Real Sports Bar & Grill

Also on the sports theme, Amanda took me to one of her favourite place in Toronto – Real Sports Bar & Grill, a sports bar in Maple Leaf Square. It’s definitely a feast for the senses, to the point where I felt overly stimulated – between the flat screens (including our own personal television in our cozy booth), sports-themed fixtures, spotlights and blaring DJ-mixed music. And though there was nothing overly inappropriate for children, given the amount of alcohol flowing all around us and the tightly-clad waitresses, I was surprised to see the number of families with young children on the restaurant side of the establishment.

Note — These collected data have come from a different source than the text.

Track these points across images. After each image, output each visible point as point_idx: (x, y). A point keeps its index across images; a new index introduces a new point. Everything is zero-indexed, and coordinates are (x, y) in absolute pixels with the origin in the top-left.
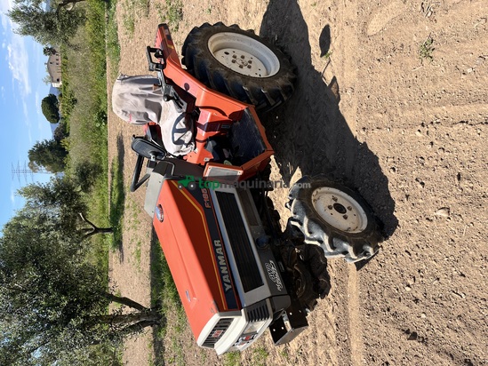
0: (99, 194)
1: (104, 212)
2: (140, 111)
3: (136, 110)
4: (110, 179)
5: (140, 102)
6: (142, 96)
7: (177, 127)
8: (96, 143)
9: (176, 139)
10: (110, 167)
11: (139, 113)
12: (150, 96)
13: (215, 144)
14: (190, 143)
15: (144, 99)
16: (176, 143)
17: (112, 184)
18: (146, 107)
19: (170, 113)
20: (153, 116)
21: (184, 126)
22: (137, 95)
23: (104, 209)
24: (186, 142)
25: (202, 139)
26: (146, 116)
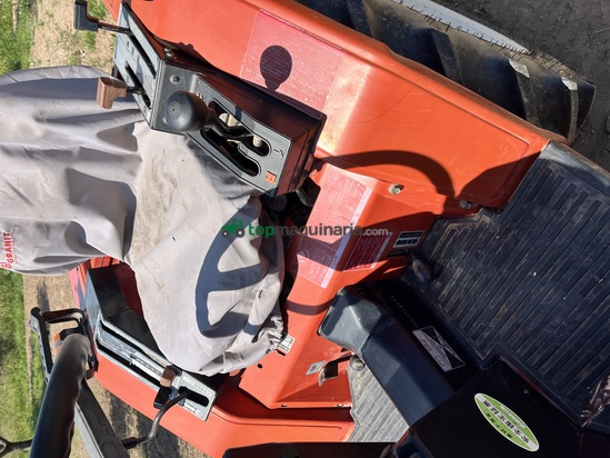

That said, it’s the bar side of Real Sports that really wows. A wall of screens entertain two floors of patrons, seated at the bar and a mix of tables and booths, all lit with a stylish blue hue. In addition to this open space, Real Sports also has a variety of smaller seating options as well, including a private area featuring recliners and in-seat service.

Real Sports

This is Real Sports

Amanda was able to make an early 5:45 reservation, but because it was game night for the Leafs and the place had been entirely booked up a week in advance, we were only able to have the table for an hour. Thankfully, they weren’t very rigid in enforcing this, and we didn’t feel rushed at all.

The prices were definitely a little higher than what I was used to paying in a lounge, but given the location and the surroundings, the premium was understandable. I couldn’t resist ordering one of the hot dogs in “Burkie’s Dog House” (I wonder if this section of the menu would be automatically renamed if Brian Burke was no longer the GM). My southwestern BBQ dog ($12.99) came topped with coleslaw and pulled pork – the hot dog itself had a nice snap, but the barbecue sauce was a tad sweet. The fries were perfect, however, hot and crispy and served in a cute mini-fry basket. Amanda’s Real Sports burger ($12.99) arrived pretty charred, but she didn’t mind.

Real Sports

Southwestern BBQ dog

Real Sports

Real Sports burger

Real Sports did a great job in replicating some of the energy that would be found in a sporting venue. There is nothing like it currently in Edmonton, but I have to wonder if something similar (albeit smaller) would work in the proposed Arena District.

Pearl Harbourfront Chinese Cuisine

We decided to take it easy on our last day in Toronto, with the aforementioned trek by the water. At lunch, we could have ventured to other more well-known restaurants, but given our low-key day, opted for the convenience of a restaurant inside the Queens Quay Terminal.

Pearl Harbourfront offered a water view and a relaxed dining atmosphere, just what we were looking for that day. We knew its tourist-centred address would make the food a crapshoot, but we were willing to take the risk. Urban Spoon reviews directed us away from the pricey dim sum menu (even though the majority of diners around us were partaking in the shared approach), but we found the regular menu just as expensive.

Pearl

Amanda liked the view

We ended up with two dishes we were reasonably happy with (even though we weren’t entirely sure the server, with his limited English, understood what we wanted). Both the broad rice noodles and crispy chow mein ($15 each) hit the spot, and our only qualm was that the broccoli had been woefully overcooked.

Pearl

Rice noodles

Pearl

Chow mein

In all, it was a great place to sip tea and enjoy our last few hours together in Toronto, and contemplate when I’d return again.